--- Task statement ---
From the info block at the top of the Neverwinter Nights 2 review below, list every field label.

--- Passage provided ---
========================

Neverwinter Nights 2
|Genres:||RPG / Classic Role-Playing|
|Release Date:||October 31, 2006|
|Game Modes:||Singleplayer / Multiplayer|
Neverwinter Nights s is an old-fashioned RPG, where careful character management and shifting through complex dialogue trees take precedence over single-minded dungeon romps, and success is largely determined by the understanding of the 3.5 ruleset that only tabletop D&D players can fully grasp. Not that the game’s inaccessible – in fact, Obsidian did a nice job of demystifying D&D for non-D&D players (a friendly 175-page manual helps), while the relatively linear plot and simple side quests keep you moving along and leveling up at a merry pace.
The first Neverwinter Nights was a solid D&D role-playing game, but where it really impressed was with its dynamic toolset that let players create their own campaigns. Developer Obsidian’s own campaign within Neverwinter Nights 2 doesn’t break new ground, but it’s done with much humor, intelligence, and love and respect for the wonky fantasy geekfest that is D&D.

========================

--- Supplied information ---
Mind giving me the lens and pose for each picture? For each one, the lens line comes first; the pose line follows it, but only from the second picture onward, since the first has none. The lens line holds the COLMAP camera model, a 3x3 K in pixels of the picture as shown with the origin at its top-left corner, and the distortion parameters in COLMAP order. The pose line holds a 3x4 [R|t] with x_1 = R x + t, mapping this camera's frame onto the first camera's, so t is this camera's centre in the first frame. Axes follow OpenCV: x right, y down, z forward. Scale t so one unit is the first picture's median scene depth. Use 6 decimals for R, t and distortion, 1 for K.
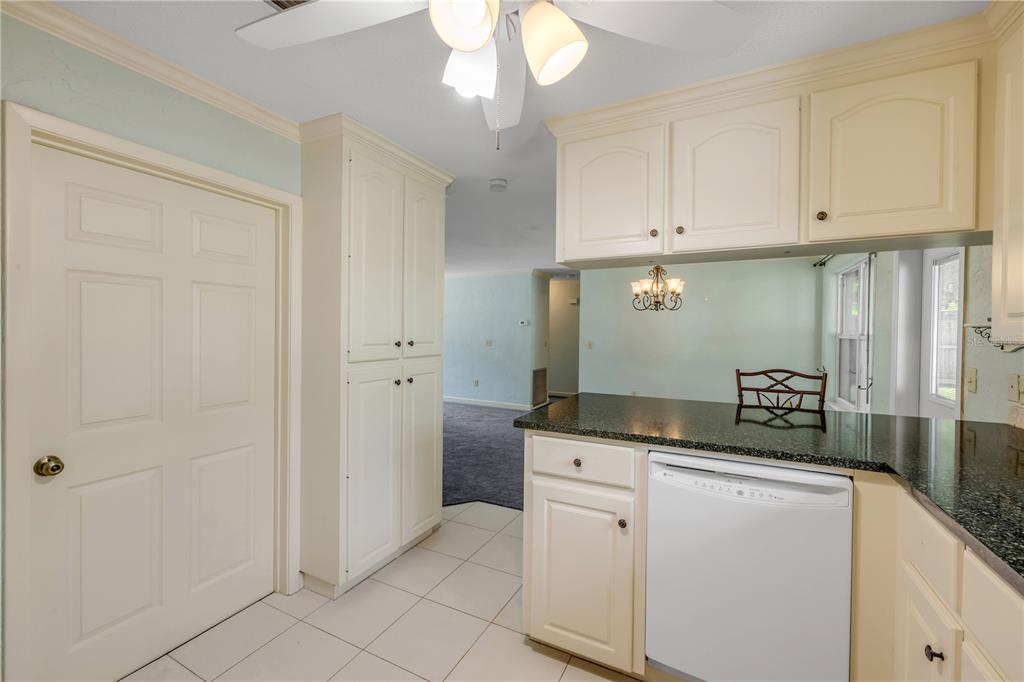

========================

--- Exercise solution ---
Genres, Release Date, Game Modes